Stored items:
····················

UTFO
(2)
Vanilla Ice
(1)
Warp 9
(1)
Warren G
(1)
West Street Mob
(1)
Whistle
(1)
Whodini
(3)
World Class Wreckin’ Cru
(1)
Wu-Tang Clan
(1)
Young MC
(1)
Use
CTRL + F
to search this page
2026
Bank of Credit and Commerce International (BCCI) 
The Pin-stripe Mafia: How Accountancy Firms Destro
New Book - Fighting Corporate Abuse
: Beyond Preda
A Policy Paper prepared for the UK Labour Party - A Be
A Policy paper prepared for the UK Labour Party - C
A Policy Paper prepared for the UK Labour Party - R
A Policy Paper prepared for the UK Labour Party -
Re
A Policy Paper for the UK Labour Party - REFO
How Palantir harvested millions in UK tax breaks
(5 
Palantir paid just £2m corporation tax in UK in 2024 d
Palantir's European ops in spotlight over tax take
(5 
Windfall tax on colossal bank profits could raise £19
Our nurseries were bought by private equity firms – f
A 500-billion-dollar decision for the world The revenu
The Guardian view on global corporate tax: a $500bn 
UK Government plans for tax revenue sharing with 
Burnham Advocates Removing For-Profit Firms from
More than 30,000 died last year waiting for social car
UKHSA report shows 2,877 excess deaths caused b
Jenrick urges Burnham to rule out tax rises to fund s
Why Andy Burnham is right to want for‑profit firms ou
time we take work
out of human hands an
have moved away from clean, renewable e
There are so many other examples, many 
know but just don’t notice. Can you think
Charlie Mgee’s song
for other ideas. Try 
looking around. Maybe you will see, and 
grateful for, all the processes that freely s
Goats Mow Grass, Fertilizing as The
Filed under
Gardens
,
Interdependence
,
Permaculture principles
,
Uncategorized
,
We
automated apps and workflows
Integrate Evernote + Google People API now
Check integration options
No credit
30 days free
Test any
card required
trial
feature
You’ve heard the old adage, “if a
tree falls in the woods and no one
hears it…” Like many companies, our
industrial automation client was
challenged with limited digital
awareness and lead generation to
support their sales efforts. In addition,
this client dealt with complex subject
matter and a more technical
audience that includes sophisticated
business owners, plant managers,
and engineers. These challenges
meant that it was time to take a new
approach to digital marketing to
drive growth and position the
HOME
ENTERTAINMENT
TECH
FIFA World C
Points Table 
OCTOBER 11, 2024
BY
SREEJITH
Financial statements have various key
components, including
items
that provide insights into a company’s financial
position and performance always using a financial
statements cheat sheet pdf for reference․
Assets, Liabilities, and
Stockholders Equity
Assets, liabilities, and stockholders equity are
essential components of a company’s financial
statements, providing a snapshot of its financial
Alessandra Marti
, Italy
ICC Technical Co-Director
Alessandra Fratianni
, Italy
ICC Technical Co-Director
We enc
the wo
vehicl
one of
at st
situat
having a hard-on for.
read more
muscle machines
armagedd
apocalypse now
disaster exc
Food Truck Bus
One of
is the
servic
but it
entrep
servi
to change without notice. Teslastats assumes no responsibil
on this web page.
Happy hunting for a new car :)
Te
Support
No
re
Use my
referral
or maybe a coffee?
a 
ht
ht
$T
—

····················

What is expected: Reproduce every line of the stored items above in the same order, character for character.

Answer below:
UTFO
(2)
Vanilla Ice
(1)
Warp 9
(1)
Warren G
(1)
West Street Mob
(1)
Whistle
(1)
Whodini
(3)
World Class Wreckin’ Cru
(1)
Wu-Tang Clan
(1)
Young MC
(1)
Use
CTRL + F
to search this page
2026
Bank of Credit and Commerce International (BCCI) 
The Pin-stripe Mafia: How Accountancy Firms Destro
New Book - Fighting Corporate Abuse
: Beyond Preda
A Policy Paper prepared for the UK Labour Party - A Be
A Policy paper prepared for the UK Labour Party - C
A Policy Paper prepared for the UK Labour Party - R
A Policy Paper prepared for the UK Labour Party -
Re
A Policy Paper for the UK Labour Party - REFO
How Palantir harvested millions in UK tax breaks
(5 
Palantir paid just £2m corporation tax in UK in 2024 d
Palantir's European ops in spotlight over tax take
(5 
Windfall tax on colossal bank profits could raise £19
Our nurseries were bought by private equity firms – f
A 500-billion-dollar decision for the world The revenu
The Guardian view on global corporate tax: a $500bn 
UK Government plans for tax revenue sharing with 
Burnham Advocates Removing For-Profit Firms from
More than 30,000 died last year waiting for social car
UKHSA report shows 2,877 excess deaths caused b
Jenrick urges Burnham to rule out tax rises to fund s
Why Andy Burnham is right to want for‑profit firms ou
time we take work
out of human hands an
have moved away from clean, renewable e
There are so many other examples, many 
know but just don’t notice. Can you think
Charlie Mgee’s song
for other ideas. Try 
looking around. Maybe you will see, and 
grateful for, all the processes that freely s
Goats Mow Grass, Fertilizing as The
Filed under
Gardens
,
Interdependence
,
Permaculture principles
,
Uncategorized
,
We
automated apps and workflows
Integrate Evernote + Google People API now
Check integration options
No credit
30 days free
Test any
card required
trial
feature
You’ve heard the old adage, “if a
tree falls in the woods and no one
hears it…” Like many companies, our
industrial automation client was
challenged with limited digital
awareness and lead generation to
support their sales efforts. In addition,
this client dealt with complex subject
matter and a more technical
audience that includes sophisticated
business owners, plant managers,
and engineers. These challenges
meant that it was time to take a new
approach to digital marketing to
drive growth and position the
HOME
ENTERTAINMENT
TECH
FIFA World C
Points Table 
OCTOBER 11, 2024
BY
SREEJITH
Financial statements have various key
components, including
items
that provide insights into a company’s financial
position and performance always using a financial
statements cheat sheet pdf for reference․
Assets, Liabilities, and
Stockholders Equity
Assets, liabilities, and stockholders equity are
essential components of a company’s financial
statements, providing a snapshot of its financial
Alessandra Marti
, Italy
ICC Technical Co-Director
Alessandra Fratianni
, Italy
ICC Technical Co-Director
We enc
the wo
vehicl
one of
at st
situat
having a hard-on for.
read more
muscle machines
armagedd
apocalypse now
disaster exc
Food Truck Bus
One of
is the
servic
but it
entrep
servi
to change without notice. Teslastats assumes no responsibil
on this web page.
Happy hunting for a new car :)
Te
Support
No
re
Use my
referral
or maybe a coffee?
a 
ht
ht
$T
—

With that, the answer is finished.